- EXERCISE
Rewrite every line of the listing below, swapping "phylum" for "division" and keeping everything else the same. Omit the picture lines from your answer.
#### RECORDS TO PROCESS ####
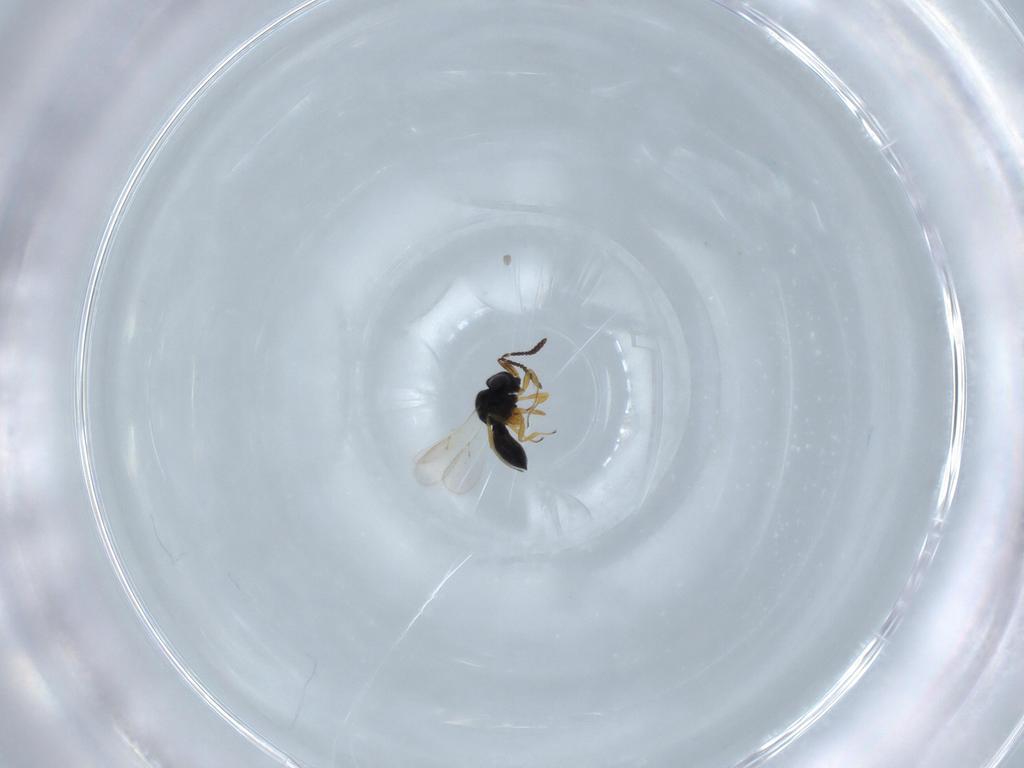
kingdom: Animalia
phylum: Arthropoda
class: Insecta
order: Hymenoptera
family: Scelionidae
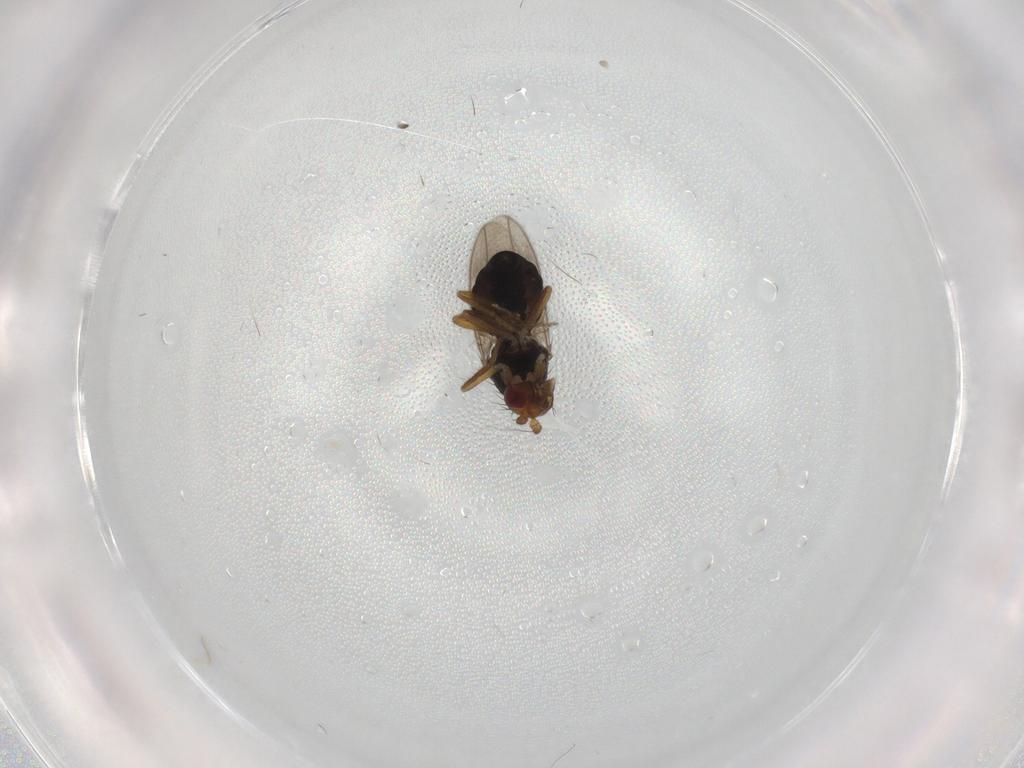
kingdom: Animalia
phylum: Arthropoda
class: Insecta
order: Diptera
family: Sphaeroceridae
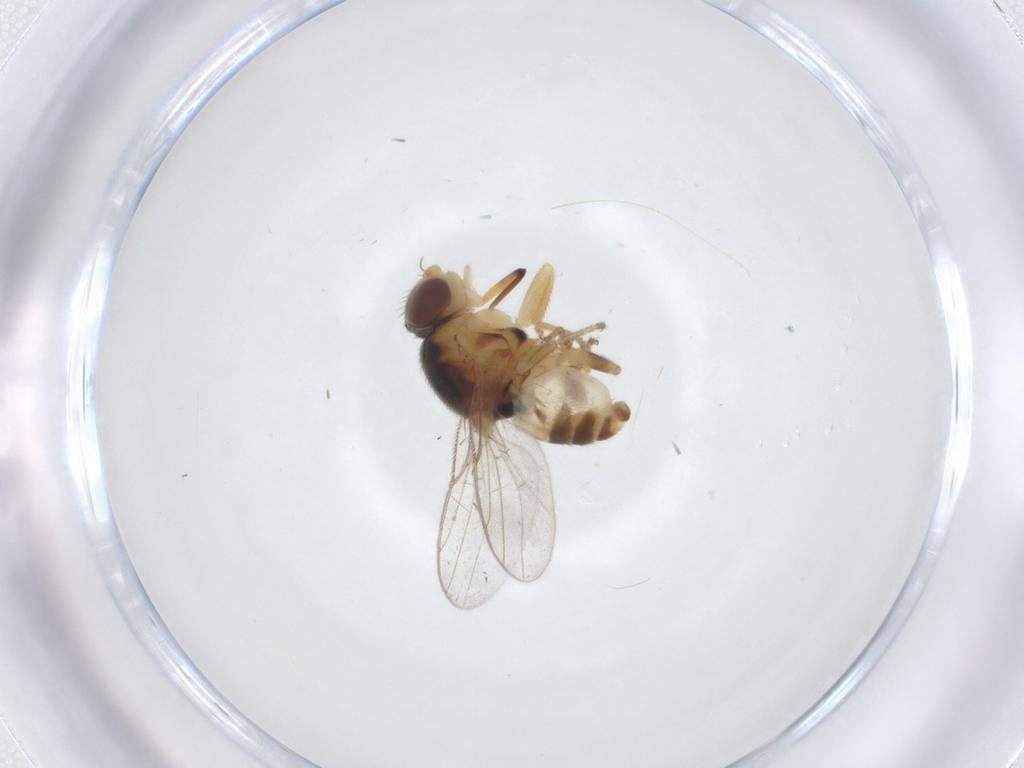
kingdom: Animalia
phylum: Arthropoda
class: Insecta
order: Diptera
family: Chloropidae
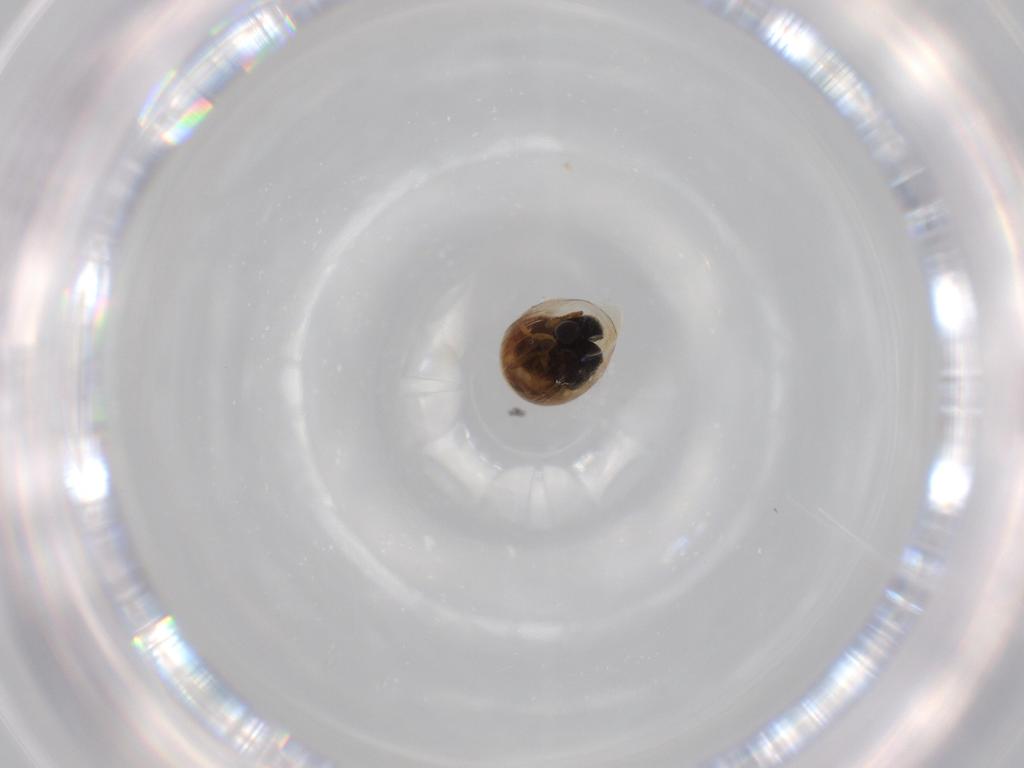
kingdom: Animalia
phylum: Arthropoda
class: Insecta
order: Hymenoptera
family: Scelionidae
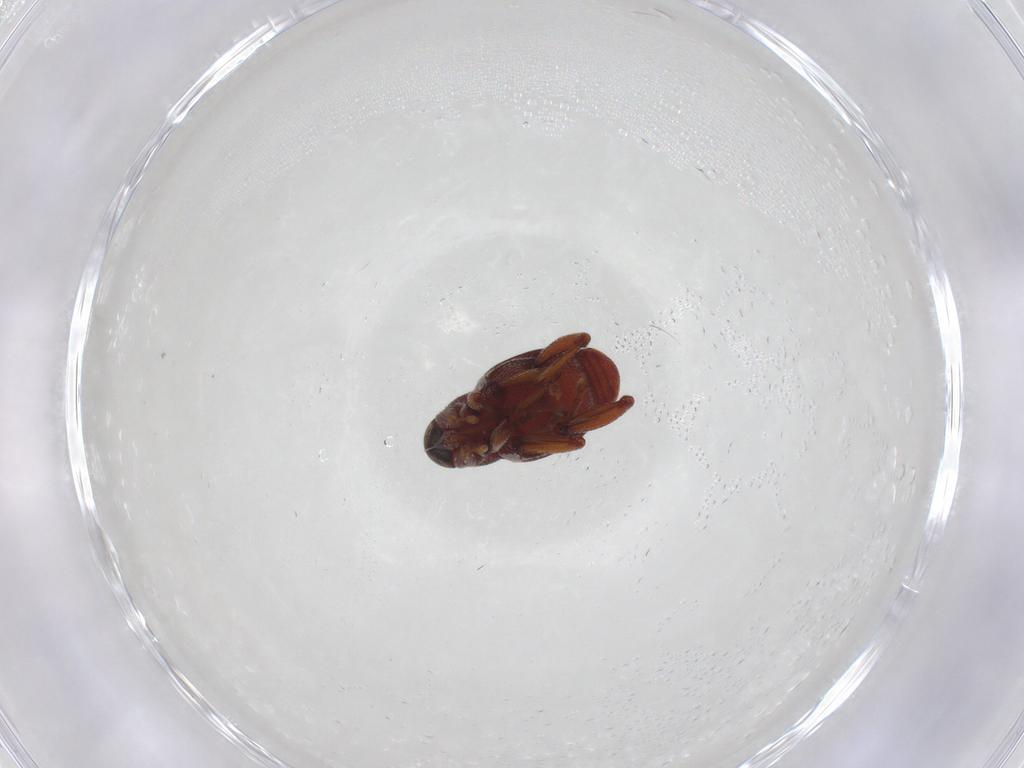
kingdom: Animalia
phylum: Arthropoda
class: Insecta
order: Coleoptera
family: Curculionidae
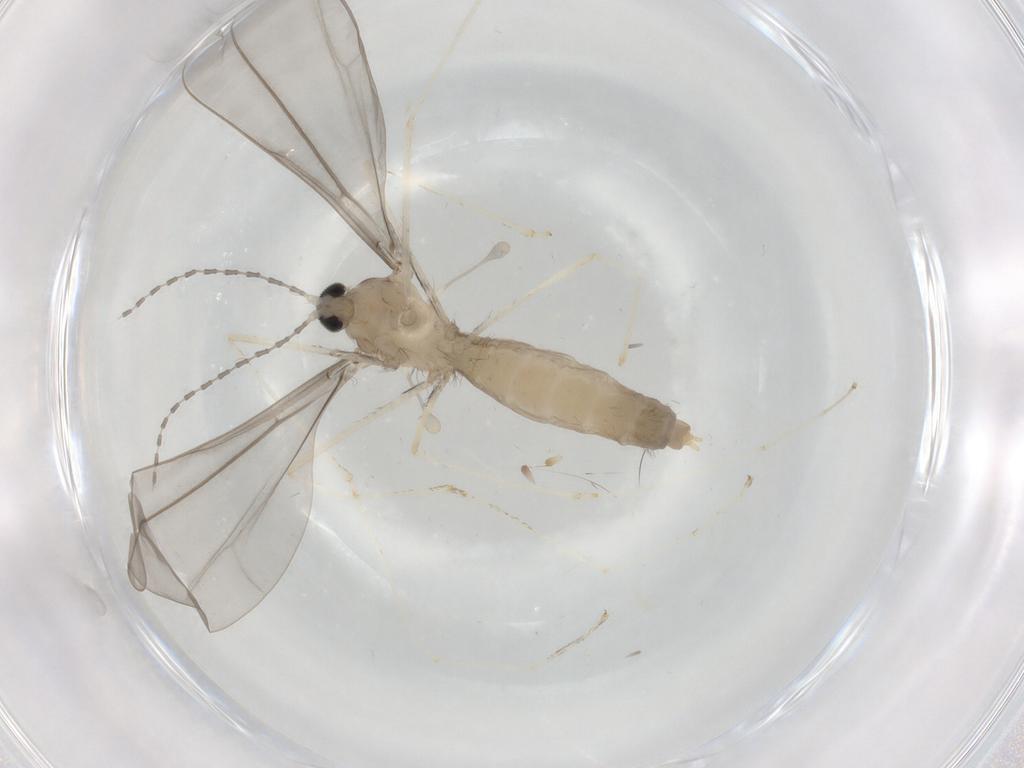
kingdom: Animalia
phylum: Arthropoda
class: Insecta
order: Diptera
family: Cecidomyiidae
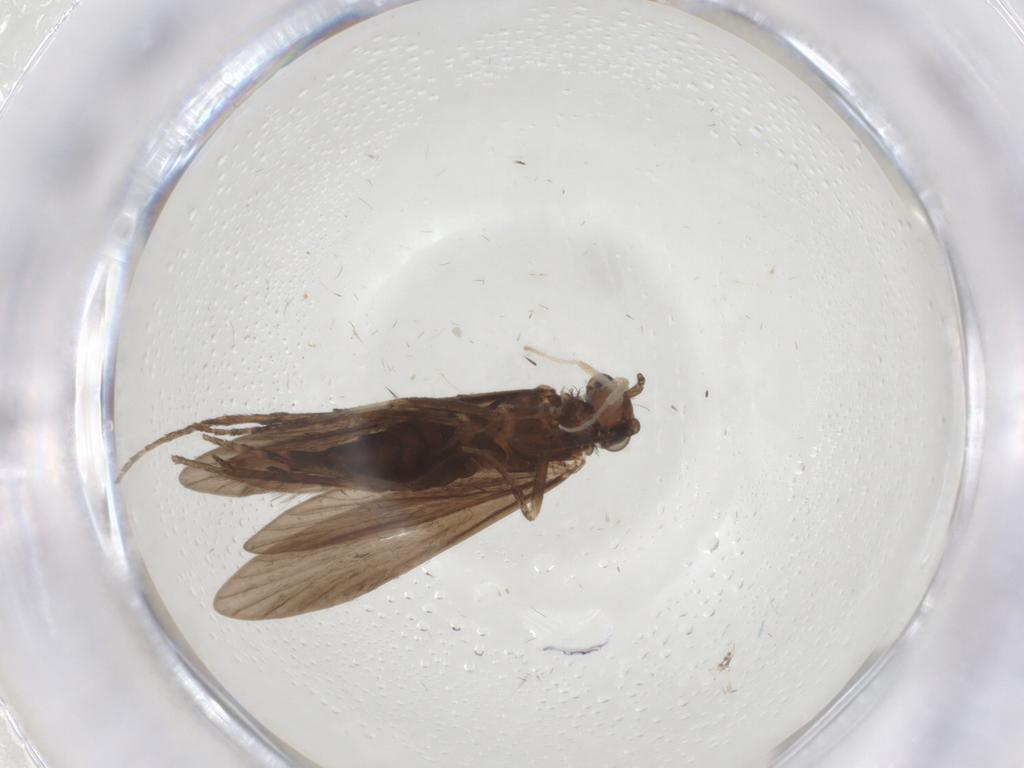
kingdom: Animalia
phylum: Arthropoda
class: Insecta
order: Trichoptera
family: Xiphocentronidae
####
- FINAL ANSWER
kingdom: Animalia
division: Arthropoda
class: Insecta
order: Hymenoptera
family: Scelionidae
kingdom: Animalia
division: Arthropoda
class: Insecta
order: Diptera
family: Sphaeroceridae
kingdom: Animalia
division: Arthropoda
class: Insecta
order: Diptera
family: Chloropidae
kingdom: Animalia
division: Arthropoda
class: Insecta
order: Hymenoptera
family: Scelionidae
kingdom: Animalia
division: Arthropoda
class: Insecta
order: Coleoptera
family: Curculionidae
kingdom: Animalia
division: Arthropoda
class: Insecta
order: Diptera
family: Cecidomyiidae
kingdom: Animalia
division: Arthropoda
class: Insecta
order: Trichoptera
family: Xiphocentronidae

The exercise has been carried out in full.